The live backing on Alien Girl, a laid-back but sinuous rhythm courtesy of Nigerian highlife duo the Cavemen, is so fantastic that you wish J Hus had come up with something better to stick over the top than a sex rhyme filled with strained space travel metaphors – among them, alas, puns about Uranus – and the flatly awful “She’s from Russia, I’m from Poland / She was rushin’ to jump on my pole end.” Still, you could argue that J Hus’s reputation is founded less on his lyrics than his delivery, and the latter is spectacular here, verses and choruses colliding in one relentless flow. If he’s after another huge hit to follow Who Told You, he could do worse than Nice Body, a beautifully written me-and-you-against-the-world ballad featuring Jorja Smith, the pleading vulnerability of J Hus’s verses a welcome respite from the immodest stuff about the majesty of his pole end.
But then, J Hus has a lot to be immodest about. If BABY feels more like a sharpening of his style than the innovation of his debut Common Sense – that authentically groundbreaking stew of rap, bashment and Afrobeats – it’s an exceptionally classy end product. Drake’s presence might have broken Who Told You in territories hitherto resistant to J Hus’s charms, but the album has the ability to follow through.

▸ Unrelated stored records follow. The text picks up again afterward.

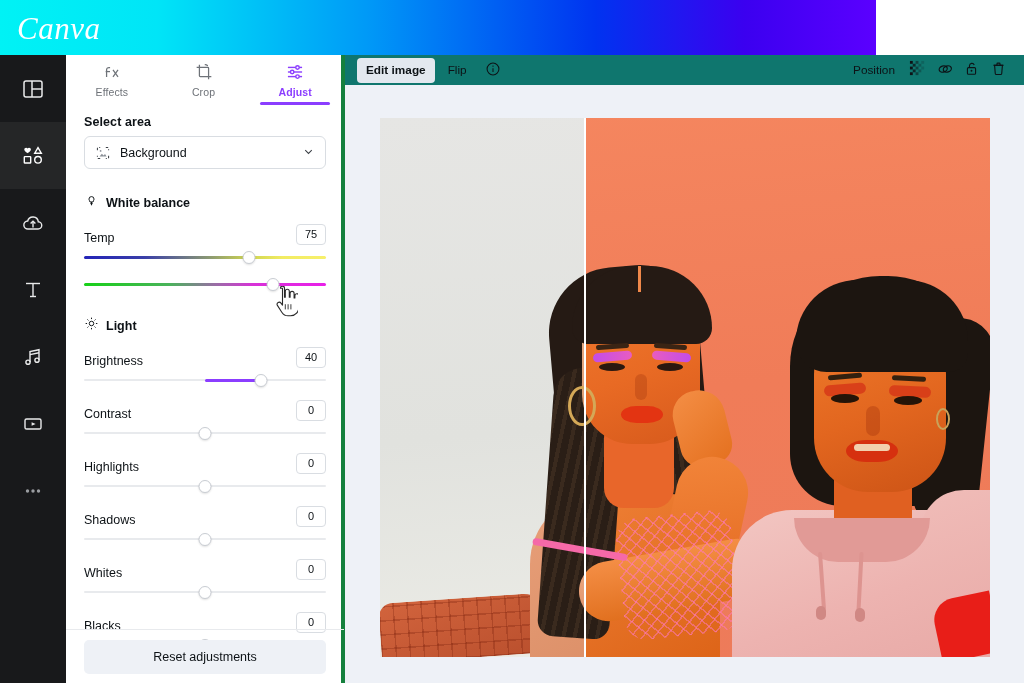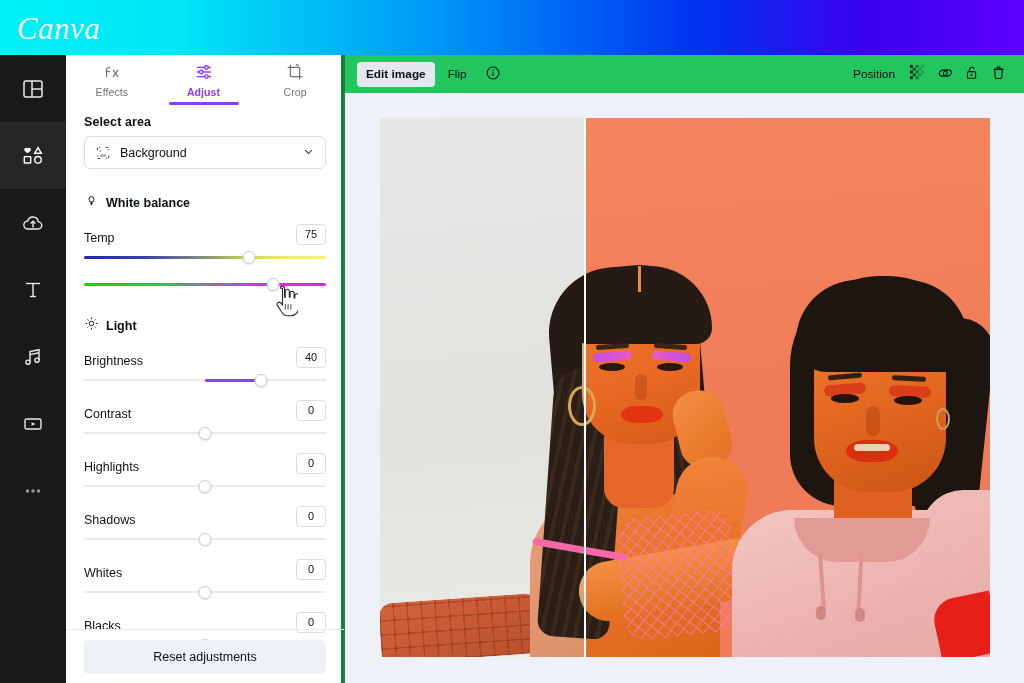--- a/index.html
+++ b/index.html
@@ -6,21 +6,21 @@
   html, body {
     width: 1024px; height: 683px;
     overflow: hidden;
     font-family: "Liberation Sans", sans-serif;
     background: #ffffff;
   }
   #app { position: relative; width: 1024px; height: 683px; }
 
   
   .topbar {
-    position: absolute; left: 0; top: 0; width: 1024px; height: 55px;
+    position: absolute; left: 0; top: 0; width: 876px; height: 55px;
     background: linear-gradient(90deg, #00F2F5 0%, #00E5F7 18%, #0099F7 42%, #0033F0 68%, #3B00F0 85%, #5B00FF 100%);
     overflow: hidden;
     padding-left: 12px;
   }
   .canva-logo {
     position: absolute; left: 17px; top: 11px;
     font-family: "Liberation Serif", serif;
     font-style: italic; font-weight: 400;
     font-size: 31px; letter-spacing: 0.5px; color: #ffffff;
   }
@@ -125,22 +125,22 @@
     background: #EEF1F6; color: #0D1216; font-size: 12.5px;
     font-family: "Liberation Sans", sans-serif; cursor: pointer;
   }
 
   
   .canvas-wrap {
     position: absolute; left: 345px; top: 55px; width: 679px; height: 628px;
     background: #EEF1F7;
   }
   .canvas-toolbar {
-    position: absolute; left: 0; top: 0; width: 679px; height: 38px;
-    background: #22c55e; display: flex; align-items: center;
+    position: absolute; left: 0; top: 0; width: 679px; height: 30px;
+    background: #0f766e; display: flex; align-items: center;
     padding: 4px 12px;
   }
   .tb-left { display: flex; align-items: center; gap: 4px; }
   .tb-right { margin-left: auto; display: flex; align-items: center; }
   .tb-btn {
     height: 25px; padding: 0 9px; border-radius: 4px; border: none;
     background: transparent; font-size: 11.8px; color: #0D1216;
     font-family: "Liberation Sans", sans-serif; cursor: pointer;
     display: flex; align-items: center;
   }
@@ -426,45 +426,45 @@
       <div class="tab">
         <span class="tab-icon">
           <svg width="20" height="20" viewBox="0 0 24 24" fill="none" stroke="#6E7278" stroke-width="1.5">
             <path d="M5.5 18V9.5c0-1.7 1.2-2.9 2.9-2.9h1.3"></path>
             <line x1="4.4" y1="11.5" x2="9.6" y2="11.5"></line>
             <line x1="13.2" y1="9.5" x2="19.2" y2="17.8"></line>
             <line x1="19.2" y1="9.5" x2="13.2" y2="17.8"></line>
           </svg>
         </span>
         <span class="tab-label">Effects</span>
+      </div>
+
+      <div class="tab">
+        <span class="tab-icon">
+          <svg width="20" height="20" viewBox="0 0 24 24" fill="none" stroke="#6E7278" stroke-width="1.5">
+            <path d="M6.5 3.2v13.3c0 .6.5 1 1 1h13.3"></path>
+            <path d="M3.2 6.5h13.3c.6 0 1 .5 1 1v13.3"></path>
+            <path d="M13.5 3.2a4 4 0 0 1 2.6 1" stroke-linecap="round"></path>
+          </svg>
+        </span>
+        <span class="tab-label">Crop</span>
       </div>
 
       <div class="tab active">
         <span class="tab-icon">
           <svg width="20" height="20" viewBox="0 0 24 24" fill="none" stroke="#8B3DFF" stroke-width="1.7">
             <line x1="3.5" y1="6.5" x2="20.5" y2="6.5"></line>
               <circle cx="15" cy="6.5" r="2.1" fill="#fff"></circle>
             <line x1="3.5" y1="12" x2="20.5" y2="12"></line>
               <circle cx="8.6" cy="12" r="2.1" fill="#fff"></circle>
             <line x1="3.5" y1="17.5" x2="20.5" y2="17.5"></line>
               <circle cx="15" cy="17.5" r="2.1" fill="#fff"></circle>
           </svg>
         </span>
         <span class="tab-label">Adjust</span>
-      </div>
-
-      <div class="tab">
-        <span class="tab-icon">
-          <svg width="20" height="20" viewBox="0 0 24 24" fill="none" stroke="#6E7278" stroke-width="1.5">
-            <path d="M6.5 3.2v13.3c0 .6.5 1 1 1h13.3"></path>
-            <path d="M3.2 6.5h13.3c.6 0 1 .5 1 1v13.3"></path>
-            <path d="M13.5 3.2a4 4 0 0 1 2.6 1" stroke-linecap="round"></path>
-          </svg>
-        </span>
-        <span class="tab-label">Crop</span>
       </div>
     </div>
 
     <div class="panel-body">
 
       <div class="section-title">Select area</div>
 
       <div class="select-box">
         <span class="sb-icon">
           <svg width="16" height="16" viewBox="0 0 20 20" fill="none" stroke="#3A3F45" stroke-width="1.3">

As for Britain, no one who recognised what those illuminated billboards in Stratford were driving at is likely to come away disappointed.
This week Alexis listened to
Venna – Sicily’ Box
Malik Venner’s star turn on the J Hus album led me to belatedly check out his own work, a superior fusion of jazz, hip-hop and grime: Sicily’ Box is the perfect, recumbent summer afternoon soundtrack.
• This review was updated on 14 July with a correction: J Hus is of Gambian heritage, not Ghanaian.